▸ Text segment:
════
The main tactical weapon of most submarines that serve as attack boats is the torpedo, launched from torpedo tubes in the bow. The main weapon of missile boats is the medium- or long-range intercontinental ballistic missile (ICBM), fired from vertical tubes located amidships.
| II. | Early History |
The first successful underwater craft was a leather-encased wooden rowing boat, built in England in the 1620s by the Dutch inventor Cornelis Drebbel. The vessel carried 12 oarsmen and several passengers below the surface of the Thames in a series of trips lasting several hours. Drebbel reputedly used air tubes supported on the surface of the water by floats to replenish the oxygen supply while the boat was underwater.
The first submarine to be used as an instrument of war was an egg-shaped craft, which carried only one crew member. Called Bushnell’s turtle, it was invented in the 1770s by an American engineer, David Bushnell. This craft was propelled by hand-operated screw-like devices; it submerged when a valve admitted sea water into a ballast tank and rose when the tank was emptied by a hand pump. Lead ballast kept the boat upright. Because it lacked an underwater supply of oxygen, the boat could remain submerged for only half an hour. During the American War of Independence it was used in an unsuccessful attack on a British ship anchored in New York Harbor.
In 1800 the American inventor Robert Fulton built a 6.4-m (21-ft) submarine, the Nautilus, which was similar in shape to the modern submarine and included two important innovations: rudders for vertical and horizontal control and compressed air as an underwater supply of oxygen. When submerged, the Nautilus was powered by a hand-operated, four-blade propeller. On the surface the boat was propelled by means of sails attached to a folding mast.
Four submersible vessels were built during the American Civil War by Confederate forces for use against the Union fleet.
════
(Saved entries)
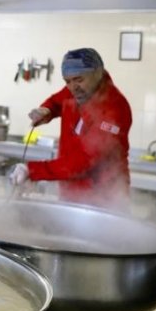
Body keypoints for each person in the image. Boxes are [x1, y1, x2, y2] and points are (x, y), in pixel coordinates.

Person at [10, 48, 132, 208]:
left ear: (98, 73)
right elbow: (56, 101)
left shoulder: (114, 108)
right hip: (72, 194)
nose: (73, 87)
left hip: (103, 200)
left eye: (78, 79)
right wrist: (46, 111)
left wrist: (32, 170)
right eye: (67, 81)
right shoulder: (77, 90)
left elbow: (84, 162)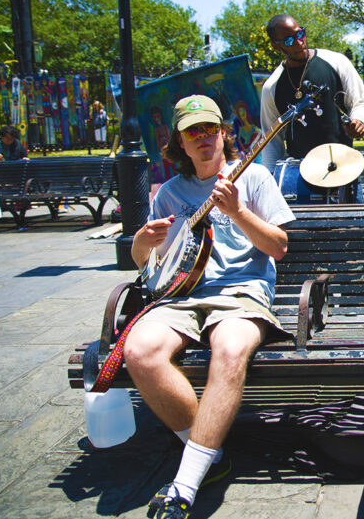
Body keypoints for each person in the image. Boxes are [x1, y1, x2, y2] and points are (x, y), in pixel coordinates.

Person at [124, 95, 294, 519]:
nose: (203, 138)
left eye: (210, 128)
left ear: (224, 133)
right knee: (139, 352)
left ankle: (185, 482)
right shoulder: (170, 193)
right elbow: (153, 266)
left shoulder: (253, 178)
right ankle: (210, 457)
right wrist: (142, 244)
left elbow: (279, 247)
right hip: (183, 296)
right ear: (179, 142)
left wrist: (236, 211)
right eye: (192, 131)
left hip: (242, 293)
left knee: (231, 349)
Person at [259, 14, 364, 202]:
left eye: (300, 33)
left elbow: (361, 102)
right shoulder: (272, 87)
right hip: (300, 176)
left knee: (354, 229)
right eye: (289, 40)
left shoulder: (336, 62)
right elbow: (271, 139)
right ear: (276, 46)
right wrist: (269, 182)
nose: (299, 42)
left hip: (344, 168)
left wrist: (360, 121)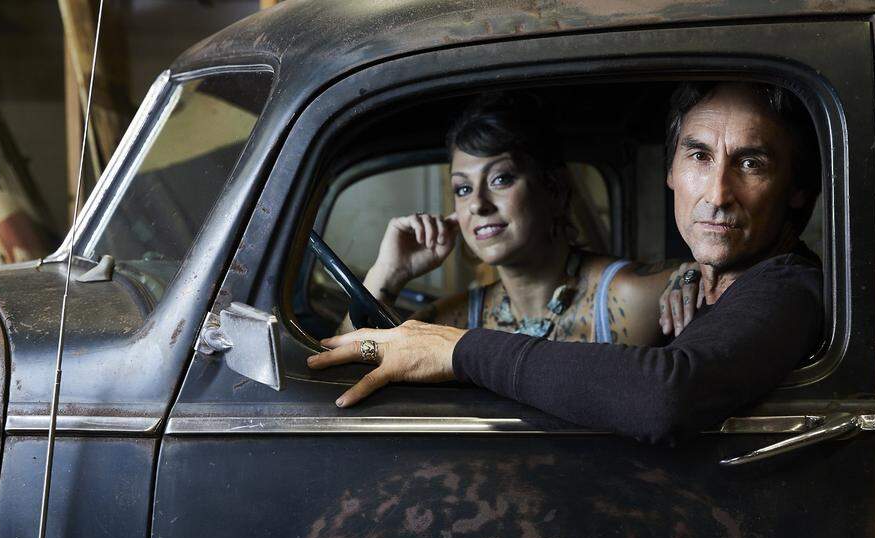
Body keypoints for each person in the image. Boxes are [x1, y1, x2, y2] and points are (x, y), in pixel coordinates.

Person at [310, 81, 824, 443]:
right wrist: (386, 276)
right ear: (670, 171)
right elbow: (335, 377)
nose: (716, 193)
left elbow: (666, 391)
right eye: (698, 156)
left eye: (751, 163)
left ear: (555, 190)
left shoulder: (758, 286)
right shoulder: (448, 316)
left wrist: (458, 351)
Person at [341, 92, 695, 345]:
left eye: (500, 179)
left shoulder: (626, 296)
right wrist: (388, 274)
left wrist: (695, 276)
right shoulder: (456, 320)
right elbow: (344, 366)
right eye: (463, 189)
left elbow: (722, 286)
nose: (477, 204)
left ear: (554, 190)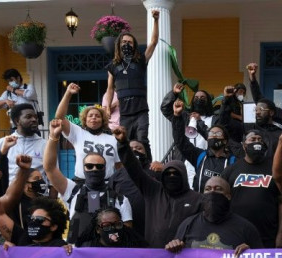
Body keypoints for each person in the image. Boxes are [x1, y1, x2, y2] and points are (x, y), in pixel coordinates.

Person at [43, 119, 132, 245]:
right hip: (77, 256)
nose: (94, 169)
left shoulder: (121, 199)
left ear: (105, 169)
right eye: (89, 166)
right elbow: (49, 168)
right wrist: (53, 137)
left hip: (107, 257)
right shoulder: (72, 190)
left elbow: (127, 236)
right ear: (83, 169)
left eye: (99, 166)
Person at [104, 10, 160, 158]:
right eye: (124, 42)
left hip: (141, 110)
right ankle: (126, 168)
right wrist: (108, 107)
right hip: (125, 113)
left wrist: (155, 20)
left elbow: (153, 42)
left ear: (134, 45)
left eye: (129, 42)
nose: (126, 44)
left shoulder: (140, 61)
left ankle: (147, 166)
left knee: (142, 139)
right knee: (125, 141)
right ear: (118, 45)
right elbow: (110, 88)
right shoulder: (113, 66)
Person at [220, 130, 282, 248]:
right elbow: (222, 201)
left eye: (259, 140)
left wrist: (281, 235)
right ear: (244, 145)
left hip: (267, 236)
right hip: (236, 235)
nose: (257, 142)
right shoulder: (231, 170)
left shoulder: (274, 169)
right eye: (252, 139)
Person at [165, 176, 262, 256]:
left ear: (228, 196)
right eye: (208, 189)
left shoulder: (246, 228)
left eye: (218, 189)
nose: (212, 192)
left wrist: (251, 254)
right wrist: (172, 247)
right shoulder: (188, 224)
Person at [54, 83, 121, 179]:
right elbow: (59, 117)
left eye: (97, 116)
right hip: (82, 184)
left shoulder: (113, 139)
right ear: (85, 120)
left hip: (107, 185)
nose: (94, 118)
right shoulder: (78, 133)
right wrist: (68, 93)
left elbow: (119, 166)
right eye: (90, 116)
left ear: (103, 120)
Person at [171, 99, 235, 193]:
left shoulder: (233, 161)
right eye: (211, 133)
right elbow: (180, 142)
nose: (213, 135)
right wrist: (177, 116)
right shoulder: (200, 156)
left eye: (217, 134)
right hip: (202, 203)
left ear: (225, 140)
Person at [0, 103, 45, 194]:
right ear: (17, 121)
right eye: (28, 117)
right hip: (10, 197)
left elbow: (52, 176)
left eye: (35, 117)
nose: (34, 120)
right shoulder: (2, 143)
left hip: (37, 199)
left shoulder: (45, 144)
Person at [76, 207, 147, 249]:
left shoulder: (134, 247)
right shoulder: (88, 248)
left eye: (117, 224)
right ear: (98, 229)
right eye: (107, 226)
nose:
════
▸ Explore the material:
1. For each statement below, say yes or no to whether the submarine text agrees, and quote the words of the text that decide it. (a) Drebbel's rowing boat was built in the Netherlands. (b) Bushnell's turtle could stay underwater for only half an hour. (c) Fulton's Nautilus used sails when on the surface.
2. Pick up the submarine text where it stops and write what comes next.

▸ Responses by item number:
1.
(a) No: "built in England in the 1620s by the Dutch inventor Cornelis Drebbel"
(b) Yes: "the boat could remain submerged for only half an hour"
(c) Yes: "On the surface the boat was propelled by means of sails attached to a folding mast"

2.
In the latter half of the 19th century many attempts were made to develop an adequate means of submarine propulsion. Inventors experimented with compressed air, steam, and electricity as power sources. The first practical submarine with an efficient source of power, developed by the American inventor John Philip Holland, was powered by a dual-propulsion system. Launched in 1898, the submarine, which had an overall length of 16.2 m (53 ft), was equipped with a petrol-driven engine for surface cruising and an electric motor for underwater power.
| III. | 20th Century |
The American engineer Simon Lake made several contributions to the development of the modern submarine, designing the free-flooding superstructure in 1898. In 1906 German engineers adapted the diesel internal-combustion engine to the submarine. With the development of the periscope and the self-propelled torpedo, the submarine became a formidable factor in naval warfare. The effectiveness of the underwater craft as a deadly weapon was first demonstrated during World War I, when German submarines, known as U-boats, were used extensively against Allied warships and merchant vessels. Their success led to the development of depth charges that were launched from surface vessels.
Between World War I and World War II various improvements were made in submarine design and operation. Underwater sound devices for sonar and ultrasonics were developed for communications and the detection of enemy ships. Rescue devices, such as the lightweight breathing apparatus called the Momsen lung, became standard equipment for crews in case of emergency.
By World War II a typical submarine had a surface speed of about 18 knots using diesel engines and a submerged speed of 8 knots using electric motors. In operating submerged the range was limited by storage-battery power, and the submarine was forced to surface periodically in order to recharge its batteries.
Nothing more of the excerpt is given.